The degree (of a heading or relation or ...) can be any nonnegative integer. Degree 1 is said to be unary ;
degree 2, binary ; degree 3, ternary ; ... and, more generally, degree n is said to be n- ary.
Again consider the shipments relvar SP. Like all relvars, that relvar is supposed to represent some portion of the
real world. In fact, I can be more precise: The heading of that relvar represents a certain predicate , meaning it's a
kind of generic statement about some portion of the real world (it's generic because it's parameterized , as I'll
explain in a moment). The predicate in question is quite simple:
Supplier SNO supplies part PNO in quantity QTY.
This predicate is the intended interpretation —in other words, the meaning —for relvar SP.
Aside: Perhaps I should say a little more about the way I use the term predicate in this topic.

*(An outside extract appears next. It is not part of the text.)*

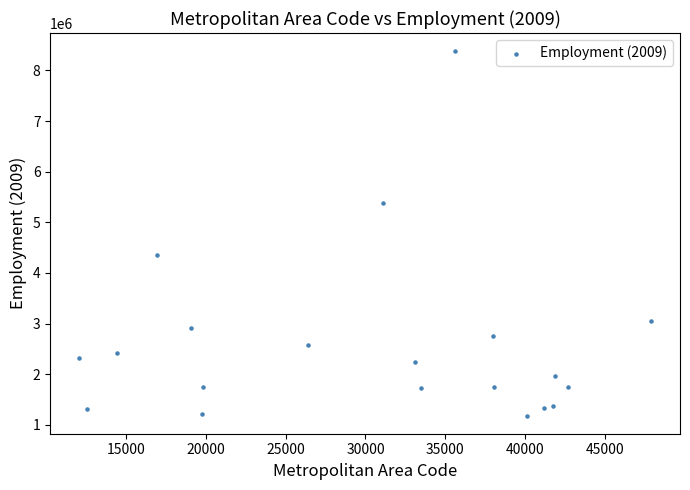

What is the range of Y values (max minus min)?

7196880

First of all,
you're probably familiar with the term already, since SQL uses it extensively to refer to boolean or truth
valued expressions (it talks about comparison predicates, IN predicates, EXISTS predicates, and so on).
However, while this usage on SQL's part isn't exactly incorrect, it does usurp a very general term—one
that's extremely important in database contexts—and give it a rather specialized meaning, which is why I
prefer not to follow that usage myself.
Second, I should explain in the interest of accuracy that a predicate isn't really a statement as such;
rather, it's the assertion made by that statement. For example, the predicate for relvar S is what it is,
regardless of whether it's expressed in English or Spanish or whatever. For simplicity, however, I'll assume
in what follows that a predicate is indeed just a statement per se, typically expressed in natural language.
Note: Analogous remarks apply to propositions also (see below).
Finally, I've now explained what I mean by the term, but you should be aware that—the previous
paragraph notwithstanding—there seems to be little consensus, even among logicians, as to exactly what a
predicate is. In particular, some writers regard a predicate as a purely formal construct that has no meaning
in itself, and regard what I've called the intended interpretation as something distinct from the predicate as
such. I don't want to get into arguments about such matters here; for further discussion, I refer you to the
article “What's a Predicate?” in Database Explorations: Essays on The Third Manifesto and Related Topics,
by C. J. Date and Hugh Darwen (Trafford, 2010). End of aside.
You can think of a predicate, a trifle loosely, as a truth valued function . Like all functions, it has a set of
parameters; it returns a result when it's invoked; and (because it's truth valued) that result is either TRUE or
FALSE. In the case of the predicate just shown, for example, the parameters are SNO, PNO, and QTY
(corresponding of course to the attributes of the relvar), and they stand for values of the applicable types (CHAR,
CHAR, and INTEGER, respectively, in this simple example). And when we invoke the function—when we
instantiate the predicate , as the logicians say—we substitute arguments for the parameters. Suppose we substitute
the arguments S1, P1, and 300, respectively. Then we obtain the following statement:
Supplier S1 supplies part P1 in quantity 300.